Sonrasında Koş Tavşan koş, Gelecekteki filmleriniz için çok heyecanlıyım. biliyorum ki Defin Ayinleri 2017'den beri işlerde. Ne zaman olduğunu bilmeye daha yakın mıyız?

Hannah Kent: Hâlâ TriStar Pictures ile [Sony Pictures'ın bir bölümü]. Seçeneğe sahipler ve muhtemelen bununla konuşamasam da insanların takıntılı olduğunu biliyorum. Bence bu sadece herkesin programlarını çalıştırmaya çalışmanın hokkabazlığında ama bildiğim kadarıyla hala devam ediyor.

Aynı zamanda senaryolar üzerinde çalışıyorsunuz. İyi İnsanlar Ve Özveri. Bu deneyim işinizi nasıl etkiledi ve senaryo yazarlığı kariyeriniz nasıl ilerliyor?

Hannah Kent: Run Rabbit Run benim için çok dik bir öğrenme eğrisi oldu. Ekranın ilk yazarı olarak Anna ve Sarah'nın bana verdiği açıklık ve cesaretlendirmeden bahsettim ve onlara "Bunu nasıl yaparım? Sadece diyalog mu? Diğer şeyler neler?" Ama sonra bana "Bir romancı olarak yaz" dediler ve bu bana verebilecekleri en büyük tavsiyeydi.

Hala kendimi bir senaristten çok senaryo yazan bir romancı gibi hissediyorum. Ama Dana ile konuşmalardan sete gidip neler olduğunu görmeye kadar sürecin çok kapsayıcı olduğunu düşünüyorum.
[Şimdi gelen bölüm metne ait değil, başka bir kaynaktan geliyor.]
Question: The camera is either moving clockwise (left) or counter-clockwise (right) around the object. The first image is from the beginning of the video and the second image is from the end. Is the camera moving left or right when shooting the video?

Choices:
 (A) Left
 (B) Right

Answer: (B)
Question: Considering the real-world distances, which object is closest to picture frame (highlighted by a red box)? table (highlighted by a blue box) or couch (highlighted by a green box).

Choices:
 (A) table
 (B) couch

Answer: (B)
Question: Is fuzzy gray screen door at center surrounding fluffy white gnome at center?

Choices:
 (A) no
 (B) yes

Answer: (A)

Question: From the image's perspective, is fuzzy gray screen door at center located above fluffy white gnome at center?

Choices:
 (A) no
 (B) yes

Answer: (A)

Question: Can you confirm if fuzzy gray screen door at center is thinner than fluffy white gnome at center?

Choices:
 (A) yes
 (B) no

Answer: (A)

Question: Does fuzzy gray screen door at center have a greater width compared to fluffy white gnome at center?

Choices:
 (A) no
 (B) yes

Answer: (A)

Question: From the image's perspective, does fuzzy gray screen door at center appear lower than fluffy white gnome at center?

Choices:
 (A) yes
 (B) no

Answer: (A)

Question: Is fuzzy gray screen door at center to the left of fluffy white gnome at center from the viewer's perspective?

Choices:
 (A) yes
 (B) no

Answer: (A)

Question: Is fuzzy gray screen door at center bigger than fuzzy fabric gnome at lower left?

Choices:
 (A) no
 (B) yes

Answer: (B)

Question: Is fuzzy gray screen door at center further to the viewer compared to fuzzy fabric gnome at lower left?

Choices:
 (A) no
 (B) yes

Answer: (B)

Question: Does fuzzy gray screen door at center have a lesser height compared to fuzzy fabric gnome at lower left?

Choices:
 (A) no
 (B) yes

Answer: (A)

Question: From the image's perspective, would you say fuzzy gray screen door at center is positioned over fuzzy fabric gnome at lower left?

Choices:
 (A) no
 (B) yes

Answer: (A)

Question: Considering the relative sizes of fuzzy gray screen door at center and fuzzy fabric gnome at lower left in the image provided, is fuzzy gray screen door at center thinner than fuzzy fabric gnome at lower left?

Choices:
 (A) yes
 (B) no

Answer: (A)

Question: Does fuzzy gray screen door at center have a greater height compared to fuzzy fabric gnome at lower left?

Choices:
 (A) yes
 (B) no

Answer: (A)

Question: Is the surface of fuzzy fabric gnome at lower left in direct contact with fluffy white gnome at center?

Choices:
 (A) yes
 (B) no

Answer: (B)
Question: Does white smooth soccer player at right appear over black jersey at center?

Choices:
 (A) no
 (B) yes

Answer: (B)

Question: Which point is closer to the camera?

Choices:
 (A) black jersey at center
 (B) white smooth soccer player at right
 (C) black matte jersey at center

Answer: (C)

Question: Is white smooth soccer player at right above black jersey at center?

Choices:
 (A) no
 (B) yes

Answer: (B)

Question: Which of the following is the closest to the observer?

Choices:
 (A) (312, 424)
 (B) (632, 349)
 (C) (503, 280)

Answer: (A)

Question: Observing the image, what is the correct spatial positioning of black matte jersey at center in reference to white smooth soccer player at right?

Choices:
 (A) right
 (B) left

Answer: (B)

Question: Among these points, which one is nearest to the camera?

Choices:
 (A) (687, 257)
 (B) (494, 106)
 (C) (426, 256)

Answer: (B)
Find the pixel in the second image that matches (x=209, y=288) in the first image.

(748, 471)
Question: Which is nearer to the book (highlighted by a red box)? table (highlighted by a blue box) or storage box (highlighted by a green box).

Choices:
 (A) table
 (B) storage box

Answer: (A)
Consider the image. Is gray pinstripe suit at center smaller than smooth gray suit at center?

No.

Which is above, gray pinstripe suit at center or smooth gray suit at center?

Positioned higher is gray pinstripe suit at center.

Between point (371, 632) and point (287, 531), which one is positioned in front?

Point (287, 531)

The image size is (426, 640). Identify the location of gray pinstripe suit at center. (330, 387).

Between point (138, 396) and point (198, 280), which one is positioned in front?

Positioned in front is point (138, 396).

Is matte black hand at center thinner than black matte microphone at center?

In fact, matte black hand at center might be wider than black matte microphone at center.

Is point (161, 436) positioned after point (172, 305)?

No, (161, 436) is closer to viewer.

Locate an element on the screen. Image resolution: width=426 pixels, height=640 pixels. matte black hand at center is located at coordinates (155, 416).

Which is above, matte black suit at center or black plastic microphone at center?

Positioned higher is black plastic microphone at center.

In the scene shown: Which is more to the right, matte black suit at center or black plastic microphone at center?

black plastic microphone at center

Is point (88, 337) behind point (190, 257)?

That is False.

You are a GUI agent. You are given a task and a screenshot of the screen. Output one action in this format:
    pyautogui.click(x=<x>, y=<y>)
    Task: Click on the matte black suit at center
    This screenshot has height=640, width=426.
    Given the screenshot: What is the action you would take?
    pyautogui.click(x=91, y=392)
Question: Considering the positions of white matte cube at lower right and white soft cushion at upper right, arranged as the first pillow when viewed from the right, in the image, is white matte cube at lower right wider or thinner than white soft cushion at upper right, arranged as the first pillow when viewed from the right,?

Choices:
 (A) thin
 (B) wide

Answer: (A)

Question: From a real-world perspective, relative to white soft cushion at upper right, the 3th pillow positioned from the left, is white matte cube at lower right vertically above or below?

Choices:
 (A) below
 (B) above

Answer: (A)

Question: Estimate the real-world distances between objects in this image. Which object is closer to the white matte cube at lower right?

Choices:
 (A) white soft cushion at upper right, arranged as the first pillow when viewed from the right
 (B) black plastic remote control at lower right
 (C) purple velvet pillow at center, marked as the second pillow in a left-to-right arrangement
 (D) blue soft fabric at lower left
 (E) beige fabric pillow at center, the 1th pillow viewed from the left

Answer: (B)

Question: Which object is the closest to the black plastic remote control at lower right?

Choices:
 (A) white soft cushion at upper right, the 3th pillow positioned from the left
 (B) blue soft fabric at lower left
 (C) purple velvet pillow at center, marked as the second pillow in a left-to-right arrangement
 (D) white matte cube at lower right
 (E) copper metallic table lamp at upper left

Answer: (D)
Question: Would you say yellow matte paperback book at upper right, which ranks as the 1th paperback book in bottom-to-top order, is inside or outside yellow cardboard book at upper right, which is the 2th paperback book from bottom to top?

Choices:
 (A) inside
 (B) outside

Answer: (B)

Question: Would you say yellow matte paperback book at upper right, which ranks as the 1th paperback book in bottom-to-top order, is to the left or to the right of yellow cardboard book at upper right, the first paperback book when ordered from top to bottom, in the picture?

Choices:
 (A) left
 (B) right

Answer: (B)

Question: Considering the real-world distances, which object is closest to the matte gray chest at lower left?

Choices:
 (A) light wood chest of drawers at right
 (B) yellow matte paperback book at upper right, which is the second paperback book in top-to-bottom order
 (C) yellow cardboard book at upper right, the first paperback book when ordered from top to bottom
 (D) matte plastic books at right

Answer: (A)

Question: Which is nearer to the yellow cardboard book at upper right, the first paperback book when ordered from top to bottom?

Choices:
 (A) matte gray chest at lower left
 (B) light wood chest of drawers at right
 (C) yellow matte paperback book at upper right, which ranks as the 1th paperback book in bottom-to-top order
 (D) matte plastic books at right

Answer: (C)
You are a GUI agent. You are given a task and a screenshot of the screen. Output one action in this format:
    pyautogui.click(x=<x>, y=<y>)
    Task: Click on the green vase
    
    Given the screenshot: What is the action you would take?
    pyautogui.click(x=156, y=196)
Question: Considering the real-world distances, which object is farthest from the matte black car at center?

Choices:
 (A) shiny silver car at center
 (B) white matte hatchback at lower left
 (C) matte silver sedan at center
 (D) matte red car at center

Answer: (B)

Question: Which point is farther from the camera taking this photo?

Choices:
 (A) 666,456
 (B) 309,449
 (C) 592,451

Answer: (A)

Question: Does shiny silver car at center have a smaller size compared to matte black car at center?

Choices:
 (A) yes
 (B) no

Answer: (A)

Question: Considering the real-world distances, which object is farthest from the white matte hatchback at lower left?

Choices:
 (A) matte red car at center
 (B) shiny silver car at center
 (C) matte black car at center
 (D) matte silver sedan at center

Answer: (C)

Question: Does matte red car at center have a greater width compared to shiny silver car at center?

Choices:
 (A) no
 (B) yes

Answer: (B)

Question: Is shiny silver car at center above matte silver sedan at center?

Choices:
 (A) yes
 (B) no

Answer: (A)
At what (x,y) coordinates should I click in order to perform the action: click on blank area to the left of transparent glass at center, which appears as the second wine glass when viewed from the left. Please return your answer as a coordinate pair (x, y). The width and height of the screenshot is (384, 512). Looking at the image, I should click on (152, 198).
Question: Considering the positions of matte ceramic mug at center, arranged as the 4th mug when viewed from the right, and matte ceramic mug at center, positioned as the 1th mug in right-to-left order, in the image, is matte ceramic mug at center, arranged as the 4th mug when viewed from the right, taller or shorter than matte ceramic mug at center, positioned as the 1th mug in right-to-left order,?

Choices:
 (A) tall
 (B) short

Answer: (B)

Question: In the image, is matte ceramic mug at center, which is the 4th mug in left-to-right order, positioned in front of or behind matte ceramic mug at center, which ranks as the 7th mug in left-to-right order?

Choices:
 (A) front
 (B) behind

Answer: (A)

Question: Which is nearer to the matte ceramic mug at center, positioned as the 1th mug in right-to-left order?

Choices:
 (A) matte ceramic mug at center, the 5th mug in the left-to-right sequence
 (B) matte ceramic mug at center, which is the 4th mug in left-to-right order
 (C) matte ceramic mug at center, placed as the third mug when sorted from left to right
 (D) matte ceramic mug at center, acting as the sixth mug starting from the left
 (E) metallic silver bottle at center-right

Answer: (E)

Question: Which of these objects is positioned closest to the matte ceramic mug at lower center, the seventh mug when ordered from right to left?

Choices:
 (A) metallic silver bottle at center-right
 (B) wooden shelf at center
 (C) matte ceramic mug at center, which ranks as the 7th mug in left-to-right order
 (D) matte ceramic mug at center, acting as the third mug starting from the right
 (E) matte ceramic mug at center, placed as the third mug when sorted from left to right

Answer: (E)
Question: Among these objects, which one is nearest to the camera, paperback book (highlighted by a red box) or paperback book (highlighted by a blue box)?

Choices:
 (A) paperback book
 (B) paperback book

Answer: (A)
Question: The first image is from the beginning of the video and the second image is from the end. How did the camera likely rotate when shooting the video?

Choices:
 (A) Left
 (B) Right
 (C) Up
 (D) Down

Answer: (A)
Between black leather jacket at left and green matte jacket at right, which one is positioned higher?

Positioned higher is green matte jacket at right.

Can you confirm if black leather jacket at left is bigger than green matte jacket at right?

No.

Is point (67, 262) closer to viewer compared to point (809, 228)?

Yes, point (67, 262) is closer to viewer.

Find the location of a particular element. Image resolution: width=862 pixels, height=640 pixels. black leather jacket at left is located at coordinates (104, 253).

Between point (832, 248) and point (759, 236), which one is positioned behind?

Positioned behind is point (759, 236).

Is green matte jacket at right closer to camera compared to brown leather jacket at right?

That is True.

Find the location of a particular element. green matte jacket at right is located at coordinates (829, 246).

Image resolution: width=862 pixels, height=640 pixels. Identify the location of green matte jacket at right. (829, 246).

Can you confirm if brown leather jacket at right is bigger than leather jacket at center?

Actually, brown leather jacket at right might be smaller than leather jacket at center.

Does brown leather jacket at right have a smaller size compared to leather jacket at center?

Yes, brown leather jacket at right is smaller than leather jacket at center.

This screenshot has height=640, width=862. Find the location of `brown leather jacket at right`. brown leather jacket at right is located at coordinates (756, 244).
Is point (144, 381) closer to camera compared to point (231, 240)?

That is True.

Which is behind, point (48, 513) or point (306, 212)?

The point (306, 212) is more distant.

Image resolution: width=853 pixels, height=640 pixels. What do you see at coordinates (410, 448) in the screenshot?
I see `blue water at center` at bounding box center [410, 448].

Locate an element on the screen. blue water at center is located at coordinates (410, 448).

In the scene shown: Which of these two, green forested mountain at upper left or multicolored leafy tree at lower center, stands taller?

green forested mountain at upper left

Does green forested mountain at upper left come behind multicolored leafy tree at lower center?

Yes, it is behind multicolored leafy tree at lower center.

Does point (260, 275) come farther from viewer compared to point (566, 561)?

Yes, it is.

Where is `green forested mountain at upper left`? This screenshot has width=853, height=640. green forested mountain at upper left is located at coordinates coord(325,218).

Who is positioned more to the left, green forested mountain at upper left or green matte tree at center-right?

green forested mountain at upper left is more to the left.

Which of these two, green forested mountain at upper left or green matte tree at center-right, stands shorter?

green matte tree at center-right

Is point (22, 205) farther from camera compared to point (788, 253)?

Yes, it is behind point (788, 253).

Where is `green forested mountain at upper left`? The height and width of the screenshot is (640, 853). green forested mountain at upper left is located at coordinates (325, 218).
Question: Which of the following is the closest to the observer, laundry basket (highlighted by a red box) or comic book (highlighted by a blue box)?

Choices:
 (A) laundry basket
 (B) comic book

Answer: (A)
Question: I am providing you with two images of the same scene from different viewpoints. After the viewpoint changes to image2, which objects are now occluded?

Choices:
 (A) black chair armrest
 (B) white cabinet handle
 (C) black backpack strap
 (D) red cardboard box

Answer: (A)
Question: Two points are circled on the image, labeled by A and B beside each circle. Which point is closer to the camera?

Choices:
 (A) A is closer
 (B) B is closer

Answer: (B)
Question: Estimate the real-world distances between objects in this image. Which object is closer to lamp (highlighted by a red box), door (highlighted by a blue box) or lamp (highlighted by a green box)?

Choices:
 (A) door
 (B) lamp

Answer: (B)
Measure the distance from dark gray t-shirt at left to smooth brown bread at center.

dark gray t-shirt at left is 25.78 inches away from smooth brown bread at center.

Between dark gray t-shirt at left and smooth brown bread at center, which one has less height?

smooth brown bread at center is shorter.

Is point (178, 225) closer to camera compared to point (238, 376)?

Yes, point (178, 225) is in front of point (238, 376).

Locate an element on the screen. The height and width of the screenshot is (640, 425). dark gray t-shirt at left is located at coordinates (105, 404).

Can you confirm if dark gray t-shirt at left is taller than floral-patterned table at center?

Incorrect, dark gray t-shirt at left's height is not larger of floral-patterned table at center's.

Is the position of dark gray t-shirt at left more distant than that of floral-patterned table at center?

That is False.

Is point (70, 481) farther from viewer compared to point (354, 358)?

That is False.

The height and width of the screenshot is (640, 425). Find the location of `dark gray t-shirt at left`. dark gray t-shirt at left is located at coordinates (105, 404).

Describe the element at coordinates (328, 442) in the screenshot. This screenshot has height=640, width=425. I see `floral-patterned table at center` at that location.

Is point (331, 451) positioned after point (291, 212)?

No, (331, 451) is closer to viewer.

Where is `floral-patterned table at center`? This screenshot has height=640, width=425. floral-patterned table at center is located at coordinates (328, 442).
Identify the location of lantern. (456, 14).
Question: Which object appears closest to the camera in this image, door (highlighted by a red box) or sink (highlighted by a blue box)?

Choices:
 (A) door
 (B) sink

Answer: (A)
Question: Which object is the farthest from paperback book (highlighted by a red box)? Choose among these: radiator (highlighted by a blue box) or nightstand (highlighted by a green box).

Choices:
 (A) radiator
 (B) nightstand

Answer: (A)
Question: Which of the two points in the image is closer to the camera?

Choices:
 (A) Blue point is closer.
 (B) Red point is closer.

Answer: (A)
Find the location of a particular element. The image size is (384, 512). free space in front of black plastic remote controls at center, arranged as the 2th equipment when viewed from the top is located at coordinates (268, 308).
Bu endüstri hakkındaki anlayışım çok açık bir şekilde patladı, bu yüzden doğal olarak, tüm bu deneyim daha sonra uyarlamalarıma süzülüyor.

Ama aynı zamanda çok farklı çünkü malzemeye yoğun bir aşinalığım var. Bunun yerine, daha çok orijinal eserlere bakıp onları yontmak yerine onu anlamaya çalışmakla ilgiliydi. Önemli olan neyi dışarıda bıraktığınız değil, neyin yankılandığıdır. Bu gerçekten heyecan vericiydi. Aynı zamanda tamamen farklı bir süreç oldu çünkü karakterleri keşfetmekten ve üzerinde çalışmaktan daha az sayfada ve daha fazlası için tamamen değiştirdiğimiz için bu çalışmanın ruhunun korunmasını sağlama hakkında daha fazlası sinema. Kendi işidir.

Prömiyerinizi yaptınız ve bunu bir Sundance izleyicisiyle deneyimlediniz. En sevdiğiniz tepkilerden bazıları nelerdi?

Hannah Kent: Galada orada olmak çok heyecan vericiydi. Bu, tamamlanmış filmi ilk kez görüyordum ve filmdeki korkunç anlardan birinin en önemli anlardan biri olduğunu söylemeliyim. Birinin "Ah, hayır!" dediğini duyuyordum. Korkunun o kadar saf bir tepkisiydi ki gerçekten tatmin ediciydi.

Ama gerçekten harika oldu. İnsanların canavarca annelik hakkında yaptıkları gerçekten harika sohbetler olduğunu düşünüyorum; anneliğin karmaşıklığı ve şimdiki zamanda travmayı ele almadığınızda neler olduğu hakkında. Özellikle anneler ve kızları arasında duyduğum bazı çok karmaşık ve parçalanmış ilişkiler var. Örneğin, zaten bir yabancılaşma varken annelerinin bunama deneyimlerini yaşayan insanlar. Yanıtlarını duymak gerçekten ilginçti.

Bence, bir romana veya filme verilen herhangi bir yanıt, her zaman insanların kendi deneyimleri ve filme getirdikleri bağlam hakkında çok şey söyler. Yani bu ilginç.

Koşu Tavşan Koşusu Hakkında

Doğurganlık doktoru Sarah, sevgili kızı Mia'nın yedinci doğum gününe hiçbir şey beklemeden başlar. Ancak uğursuz bir rüzgar eserken, Sarah'nın dikkatle kontrol edilen dünyası değişmeye başlar. Mia tuhaf davranmaya başlar ve ön kapılarının dışında bir tavşan belirir - Mia'yı çok sevindiren ama Sarah'yı derinden endişelendiren gizemli bir doğum günü hediyesi. Günler geçtikçe Mia, Sarah'nın uzun süredir görüşmediği, hastanede yatan annesini (büyükanne Daha önce hiç tanışmadı) ve çocuğun tuhaf öfke nöbetleri onu Sarah'nın kendi karanlığına doğru yönlendirmeye başlayınca Sarah'nın sinirlerini yıpratıyor. tarih. Geçmişinden bir hayalet yeniden hayatına giren Sarah, uzaklardaki küçük kızına tutunmak için mücadele eder.

Koş Tavşan koş prömiyerini 19 Ocak'ta 2023 Sundance Film Festivali'nde yaptı. Film 100 dakikalık bir çalışma süresine sahiptir ve henüz derecelendirilmemiştir.